Why Separate app.js from index.js

This is a common industry pattern with clear benefits:

src/app.js — Express application setup:

  • Creates express() instance
  • Registers all global middleware (cors, json parser, cookie-parser, morgan)
  • Mounts all routers (app.use('/api/users', userRouter))
  • Does NOT call app.listen()
  • Exported as export default app
  • Easy to import in tests without starting the server

index.js (root level) — Server entry point:

  • Imports the app from src/app.js
  • Connects to the database
  • Only after successful DB connection, starts the server with app.listen()
  • Handles top-level async/await errors and process exit

This separation means tests can import the app without actually starting the server and binding to a port.

---

package.json Scripts

{
  "scripts": {
    "dev": "nodemon src/index.js",
    "start": "node src/index.js",
    "build": "tsc",
    "start:prod": "node dist/index.js",
    "lint": "eslint src --ext .js,.ts",
    "lint:fix": "eslint src --ext .js,.ts --fix",
    "format": "prettier --write src/**/*.{js,ts}"
  }
}

---

nodemon Configuration

nodemon.json controls nodemon's behaviour:

{
  "watch": ["src"],
  "ext": "js,ts,json",
  "ignore": ["src/**/*.test.js", "node_modules"],
  "exec": "node src/index.js"
}

With TypeScript: use ts-node instead: "exec": "ts-node src/index.ts"

---

ESLint + Prettier Setup

ESLint catches code errors and enforces consistent code style.
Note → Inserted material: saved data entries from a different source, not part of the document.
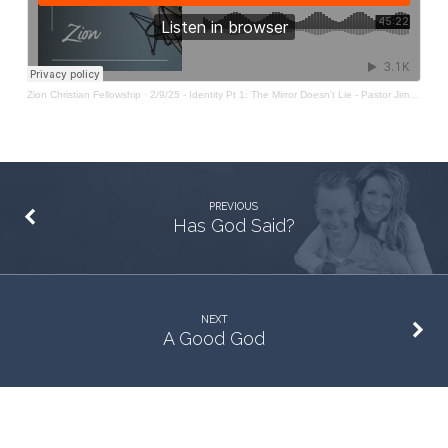
Doesn’t
Lie
Zion Christian Fellowship
·
2/9/25 - Identity Pt 1: The Mirror Doesn't Lie - Pastor Jim Baker
PREVIOUS
Has God Said?
NEXT
A Good God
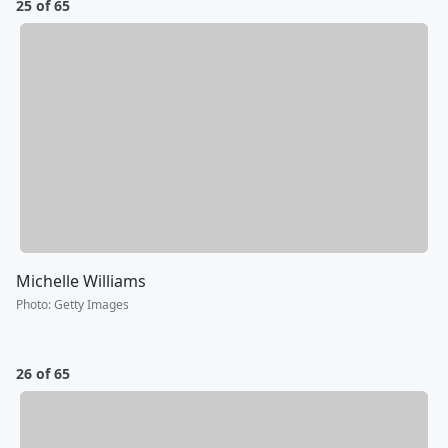
25 of 65
Michelle Williams
Photo
:
Getty Images
26 of 65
Prettier formats code automatically.

npm install -D eslint prettier eslint-config-prettier eslint-plugin-prettier
npx eslint --init

``.eslintrc.json`` example:

{
  "env": { "node": true, "es2021": true },
  "extends": ["eslint:recommended", "plugin:prettier/recommended"],
  "rules": {
    "no-console": "warn",
    "no-unused-vars": "error"
  }
}

``.prettierrc`` example:

{
  "semi": true,
  "singleQuote": true,
  "tabWidth": 2,
  "trailingComma": "es5"
}

---

dotenv Setup

// src/config/config.js — centralised config object
import dotenv from 'dotenv';
dotenv.config();

export const config = {
  port: process.env.PORT || 5000,
  mongoUri: process.env.MONGODB_URI,
  jwtSecret: process.env.JWT_SECRET,
  jwtRefreshSecret: process.env.JWT_REFRESH_SECRET,
  jwtExpiry: process.env.JWT_EXPIRY || '15m',
  jwtRefreshExpiry: process.env.JWT_REFRESH_EXPIRY || '7d',
  nodeEnv: process.env.NODE_ENV || 'development',
  corsOrigin: process.env.CORS_ORIGIN || 'http://localhost:5173',
  cloudinary: {
    cloudName: process.env.CLOUDINARY_CLOUD_NAME,
    apiKey: process.env.CLOUDINARY_API_KEY,
    apiSecret: process.env.CLOUDINARY_API_SECRET,
  },
};

Always access config through this object, not directly through process.env. This makes it easy to validate, mock in tests, and see all config in one place.

---

.gitignore for Node.js

node_modules/
.env
.env.local
dist/
build/
*.log
public/temp/*
.DS_Store
coverage/

---

cross-env for Windows/Mac Compatibility

Some npm scripts use environment variables inline: NODE_ENV=production node index.js. This syntax does not work on Windows Command Prompt. Use cross-env:

npm install -D cross-env
"scripts": {
  "start:prod": "cross-env NODE_ENV=production node src/index.js"
}

---

Module Exports Pattern

Use named exports for models, utilities, controllers, and middleware. Use default export only for the Express app and database connection function. This makes imports clear and explicit:

// ❌ Avoid: default export for everything
export default router;

// ✅ Prefer: named exports
export { userRouter, authRouter };
export { UserModel };
export { asyncHandler, ApiError, ApiResponse };
Create src/index.js barrel files inside each directory to re-export everything: export { UserModel } from './User.model.js'. This allows clean imports elsewhere: import { UserModel } from '../models'.